Coloquei os fones. Tocava Bach. Me pareceu um aviso. A música tinha algo de “grand finale”.

Lágrimas. Tive uma vida muito boa.

Ele começou a falar com alguém no telefone.

– Consegui a encomenda. Chega ainda hoje.

Encomenda? Tava absolutamente claro que era eu. Suando frio, tirei os fones para ouvir, ao menos eu deveria saber para onde seria levada.
Comecei a rezar.

Ave Maria…

Esqueci a letra. Coloquei no Google “Ave Maria letra completa”. O 3G não funcionou, claro.

Me dei conta que faz muito tempo que não rezo.
Minha vó sempre dizia para rezar todo dia. Que saudade dela. Mas talvez a gente se encontre daqui a pouco.

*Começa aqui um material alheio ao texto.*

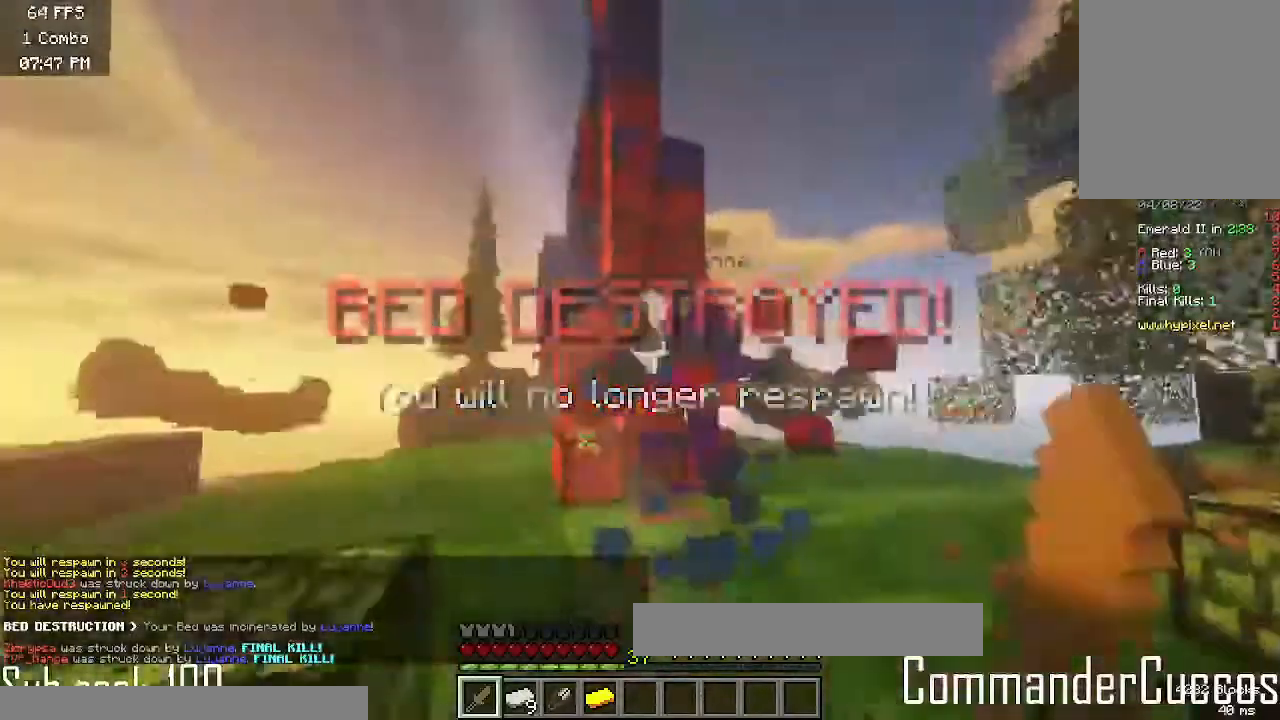
{"keys": ["w"], "mouse": ["left"], "events": []}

Olha, é muita injustiça ir parar no fundo de um rio para sempre, no único dia que consigo sair cedo da agência.

Meu Deus, gosto tanto da vida.

Sei que eu reclamo de tudo o tempo todo, mas é da boca para fora (grito em pensamento). É da boca para fora! Não quero ser morta por um taxista dentuço e jogada no rio Tietê. Minha diretora de criação nunca vai acreditar que morri. Vai achar que estou inventando para não entregar os jobs de amanhã.

Logo hoje que coloquei meu vestido novo.
Meu cabelo curto ta tão legal, minha mãe ainda nem viu. Eu só queria ver um filme para relaxar. Inacreditável tudo acabar numa quarta-feira tão sem carisma.

Nem falei com a Duda.

Passei brigando por causa de um roteiro besta. Devia vir um aviso do céu em caso de último dia de vida. Não é justo viver de qualquer jeito os últimos instantes. Ave Maria cheia de graça senhor é convosco… 3G maldito.

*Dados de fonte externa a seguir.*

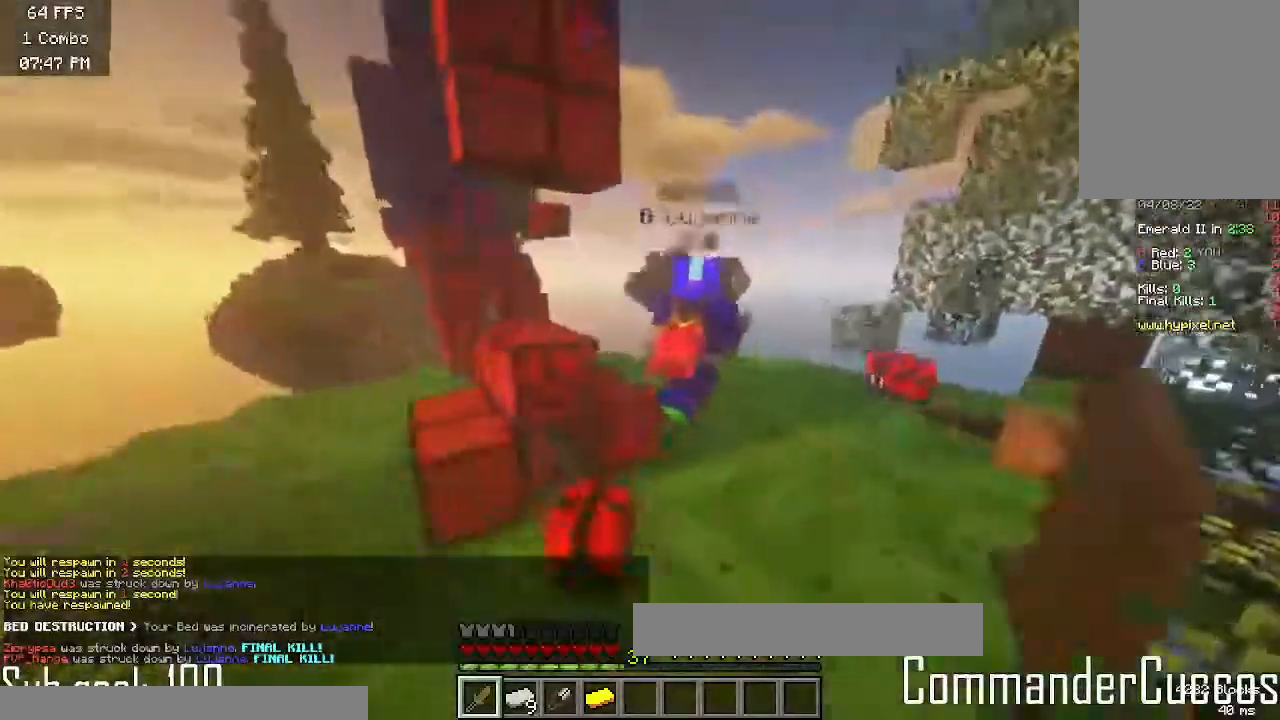
{"keys": ["w"], "mouse": ["left"], "events": []}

Comprei um vidro enorme daquele shampoo milagroso, demorou tanto para chegar e nem vou conseguir usar. Vou mandar uma mensagem para minha irmã avisando para ela pegar. Custou caríssimo.

Estou prestes a ser esquartejada e jogada no rio mais imundo do universo e o fato de estar pensando no preço do shampoo só mostra o quanto estou apegada a esse mundo.

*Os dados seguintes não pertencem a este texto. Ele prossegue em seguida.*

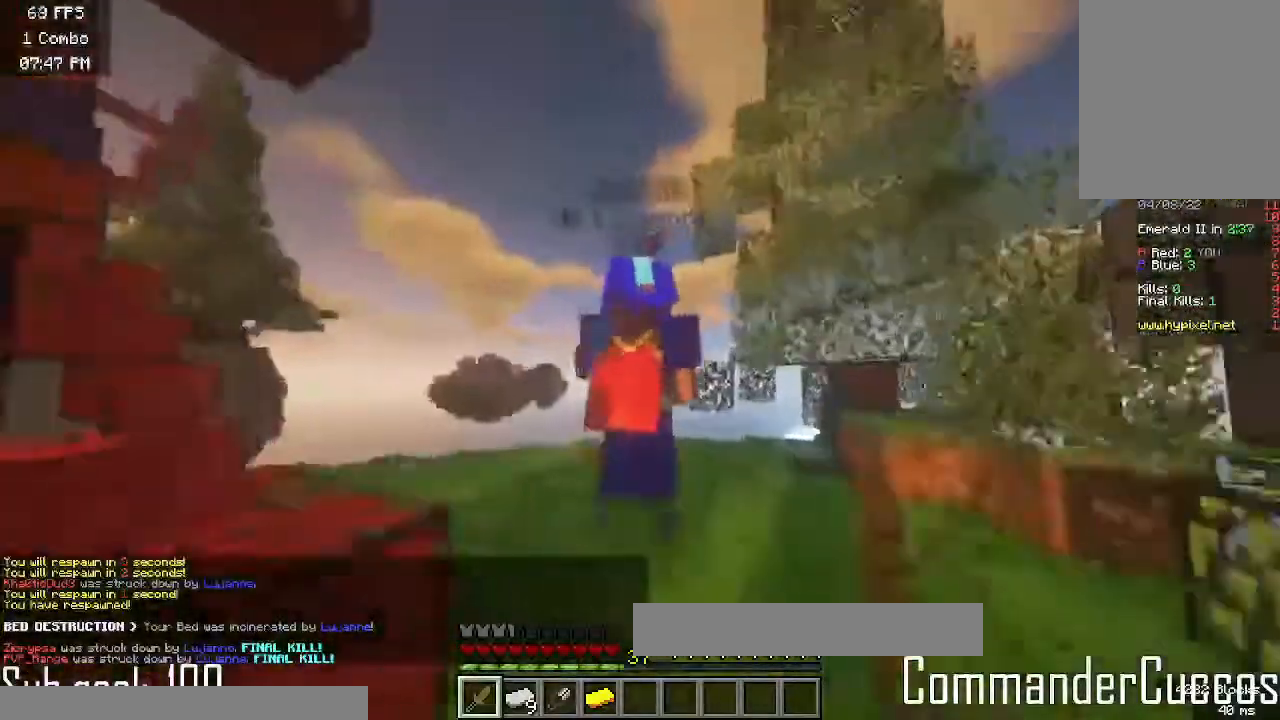
{"keys": ["w"], "mouse": ["left"], "events": []}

Minha alma nunca vai descansar em paz.
Vou viver no limbo.
Por que?
Por que ? Fui entrar nesse taxi?
Fecho os olhos.
Não quero mais ver nada.

Pai Nosso que estais no céu, santificado seja o vosso nome não lembro o resto mas me salva, me salva, me salva…

– Chegamos.
– Onde?
– No cinema.

Pago a corrida e ele me deixa em frente ao Belas Artes. Conforme o combinado.

Não é fácil viver dentro da minha cabeça, amigos.